KUTIPAN TERPILIH >>

┌────────

Thursday, June 15, 2017

Ritual Ruwatan Si Anak Berambut Gimbal di Dataran Tinggi Dieng

Kok rambut kamu ngga gimbal? Kan kamu anak Dieng!

Begitulah candaan kami, saya dan sepupu-sepupu, saat berkunjung ke kampung halaman orangtua kami di Wonosobo, Jawa Tengah. Lokasinya yang  cukup dekat dengan Dieng membuat kami cukup sering berwisata kesana, dan sudah menganggap Dieng adalah bagian dari kampung halaman kami.

Dataran tinggi Dieng secara administratif berada di wilayah Kota Banjaran, Jawa Tengah. Udaranya yang sejuk, serta pemandangan yang alami masih menjadi daya tarik tersendiri para wisatawan.

└────────

BAHAN SUMBER >>
┌────────

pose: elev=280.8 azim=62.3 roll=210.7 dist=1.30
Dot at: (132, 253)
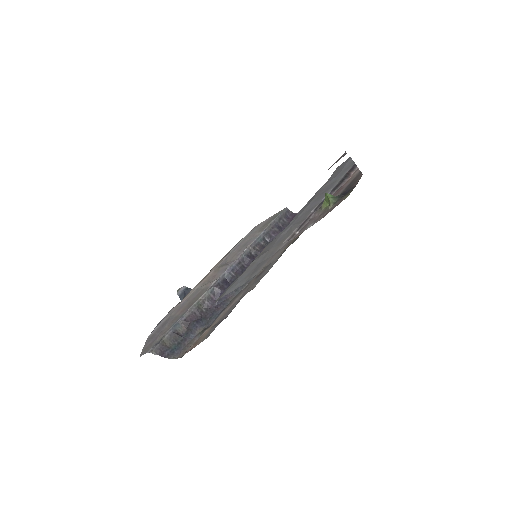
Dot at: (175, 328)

└────────

YANG DIKERJAKAN >>
1: Menurut tulisan tentang Dieng, di mana kampung halaman orang tua penulis?
2: Tolong lanjutkan tulisan tentang Dieng mulai setelah kalimat terakhirnya.

HASIL TIAP TUGAS >>
1: Di Wonosobo, Jawa Tengah.

2:
Dibalik keindahan alamnya itu, ada fenomena menarik tentang anak-anak yang rambutnya menempel seperti model rambut Bob Marley. Rambutnya gimbal/gembel, menempel satu sama lain dan tak bisa dihilangkan dengan sekedar keramas saja. Tak hanya secara fisik, biasanya hal tersebut dibarengi dengan sikap tertentu yang agak aneh bagi anak--anak. Dengan suatu ritual tertentu, rambut gimbal mereka baru bisa hilang. Keinginan mereka harus terpenuhi dulu, baru pemotongan rambut gimbal bisa berhasil dan sikap mereka pun kembali normal.

Menarik ya?

Ritual Ruwatan Potong Rambut Gimbal

Dalam tradisi Jawa Kuna, ruwat dikenal dengan konsep lukat dengan arti dihapuskan, dibatalkan, dilepaskan, dibersihkan, disucikan (Zoetmulder, 1982:611-612 dalam Febriari, 2014).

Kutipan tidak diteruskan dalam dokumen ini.